I saw a meme online (I know, I know - I never thought I would write that sentence to prove a point) that said "It took Michelle Obama eight years to convince people to run outside and be active. Pokemon Go did it in 24 hours."

I actually believe that's a perfect response to this phenomenon - people ARE getting outside and they ARE walking or running about in order to catch new Pokemon, stock up their store, or incubating eggs (you have to walk a certain distance for your eggs to hatch).

It's kind of genius.

Good on you, Pokemon Go, for getting people out of the house, getting active, making new friends (or possibly enemies, depending on how those Pokemon battles go down) and appreciating the towns they live in - if only for the number of Pokeballs they can accumulate at a local Pokestop (three, at the Goonellabah Post Office, if we're counting).

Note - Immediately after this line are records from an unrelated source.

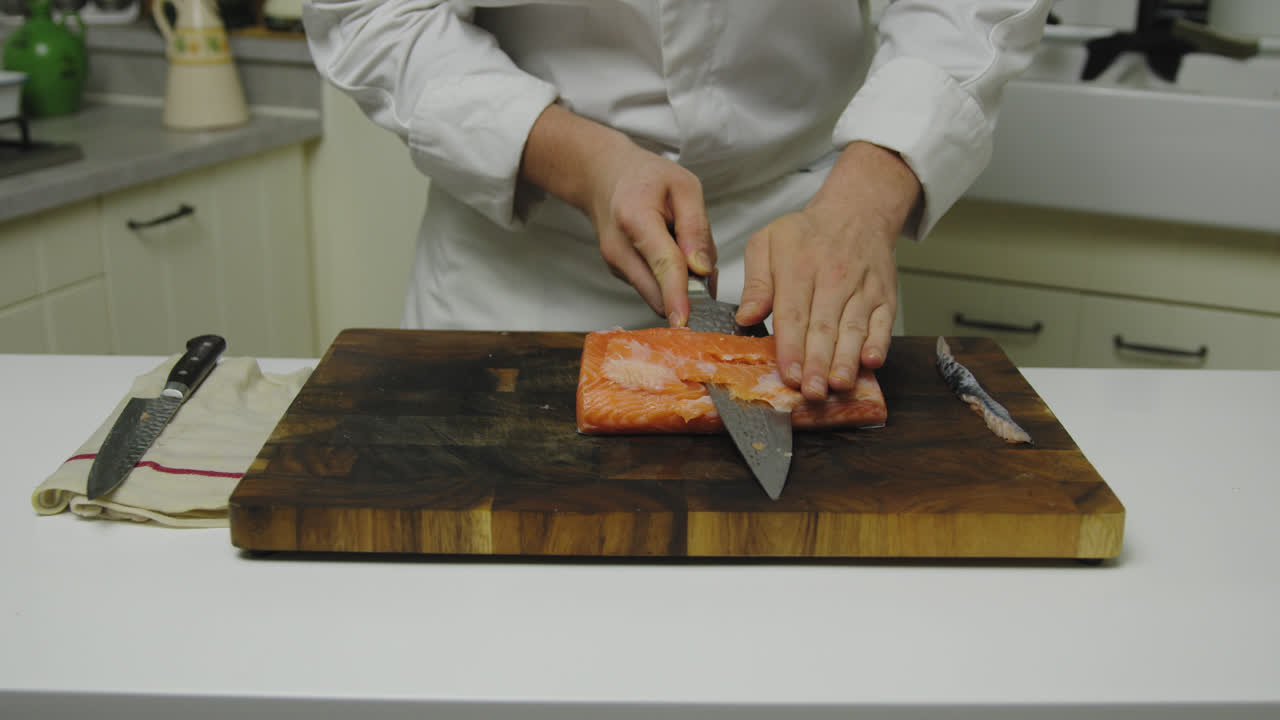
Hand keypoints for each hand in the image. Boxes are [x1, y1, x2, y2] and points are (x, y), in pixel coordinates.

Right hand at [520, 104, 714, 325]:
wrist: (604, 178)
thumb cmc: (645, 177)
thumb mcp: (683, 185)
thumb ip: (696, 226)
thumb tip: (703, 268)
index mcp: (636, 219)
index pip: (662, 265)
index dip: (676, 295)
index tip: (684, 320)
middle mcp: (620, 249)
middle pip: (658, 291)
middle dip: (688, 290)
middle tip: (703, 262)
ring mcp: (616, 265)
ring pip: (657, 293)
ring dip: (679, 283)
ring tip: (681, 245)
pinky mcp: (619, 274)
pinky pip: (653, 287)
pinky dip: (668, 279)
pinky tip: (667, 250)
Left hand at [736, 142, 920, 399]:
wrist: (857, 212)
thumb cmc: (806, 234)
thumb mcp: (767, 242)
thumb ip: (755, 282)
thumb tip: (746, 316)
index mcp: (799, 267)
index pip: (794, 314)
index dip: (791, 347)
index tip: (789, 374)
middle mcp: (833, 279)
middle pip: (824, 327)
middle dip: (818, 363)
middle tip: (812, 392)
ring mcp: (862, 289)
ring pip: (854, 329)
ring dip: (846, 360)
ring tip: (838, 385)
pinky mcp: (884, 297)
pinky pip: (884, 323)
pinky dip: (880, 343)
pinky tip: (871, 362)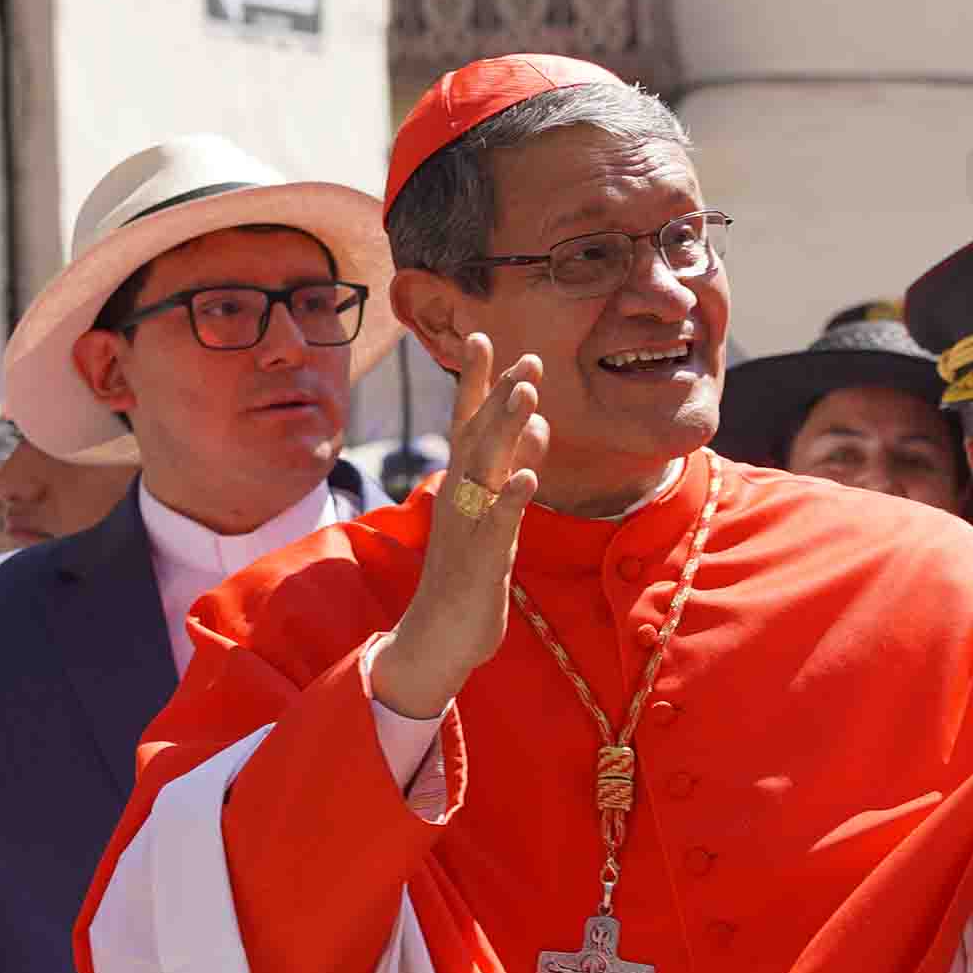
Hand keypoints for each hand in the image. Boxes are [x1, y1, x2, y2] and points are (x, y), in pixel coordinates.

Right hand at [367, 334, 547, 721]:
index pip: (468, 421)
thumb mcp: (496, 515)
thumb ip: (511, 469)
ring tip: (527, 394)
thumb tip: (534, 427)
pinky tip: (528, 474)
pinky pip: (497, 524)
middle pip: (478, 434)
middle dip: (498, 393)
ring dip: (506, 431)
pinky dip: (511, 497)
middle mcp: (460, 497)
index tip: (484, 336)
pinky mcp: (480, 560)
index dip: (477, 381)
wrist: (438, 637)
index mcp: (463, 485)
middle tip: (523, 354)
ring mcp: (468, 527)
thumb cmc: (468, 576)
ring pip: (486, 469)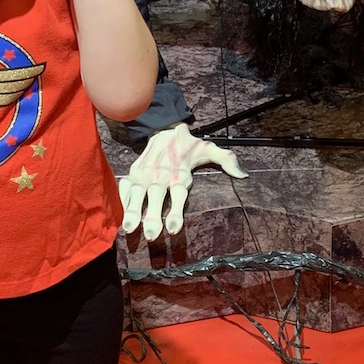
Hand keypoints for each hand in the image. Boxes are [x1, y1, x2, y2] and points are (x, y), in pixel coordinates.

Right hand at [119, 123, 246, 238]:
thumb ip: (226, 160)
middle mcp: (161, 174)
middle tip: (152, 235)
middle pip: (156, 197)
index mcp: (180, 172)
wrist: (164, 128)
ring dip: (133, 212)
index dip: (176, 211)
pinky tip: (119, 215)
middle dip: (152, 216)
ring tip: (130, 229)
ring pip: (138, 194)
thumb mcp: (209, 149)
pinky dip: (122, 201)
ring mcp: (144, 174)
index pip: (178, 194)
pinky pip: (125, 188)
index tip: (174, 228)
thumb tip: (244, 175)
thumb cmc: (189, 146)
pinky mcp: (133, 173)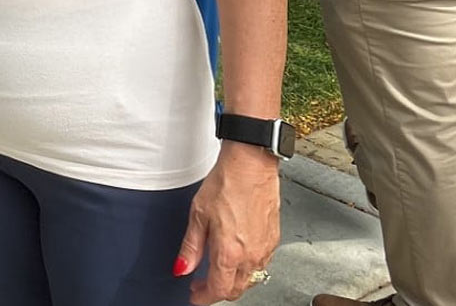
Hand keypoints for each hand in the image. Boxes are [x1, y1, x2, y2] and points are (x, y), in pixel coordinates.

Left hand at [174, 142, 280, 303]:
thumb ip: (191, 247)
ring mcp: (265, 248)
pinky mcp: (274, 238)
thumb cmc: (227, 182)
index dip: (203, 297)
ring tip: (218, 270)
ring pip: (250, 279)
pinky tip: (237, 256)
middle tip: (201, 284)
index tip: (195, 296)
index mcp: (230, 252)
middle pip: (235, 289)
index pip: (218, 289)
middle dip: (217, 291)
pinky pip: (261, 264)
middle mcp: (251, 254)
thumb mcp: (198, 215)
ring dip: (233, 281)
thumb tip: (182, 268)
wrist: (252, 164)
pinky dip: (247, 267)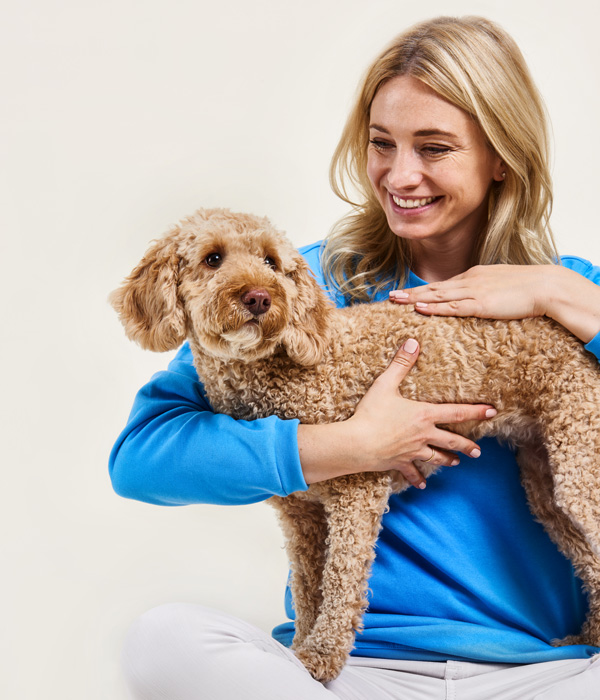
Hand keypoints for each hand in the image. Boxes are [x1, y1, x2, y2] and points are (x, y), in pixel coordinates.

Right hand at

Pokemon Go allows you to explore your own town, finding things you may never have known were there.

Pokestops and Pokemon Gyms are mostly located at landmarks - such as Lismore City Hall and the Goonellabah Skatepark - or even smaller places, like on specific signage (near Goonellabah Woolworths), or a lookout (Claude Riley Memorial Lookout), which gives you the chance to discover your town.

However there have been those strange stories about random places being made Pokestops - like the Whanganui's Hells Angels headquarters.


You may see a whole heap of people walking around glued to their phones, but what I see is a new spark of enjoyment for life and more active lifestyle for many people - young and old.

Well done, Pokemon Go - you've got me sold.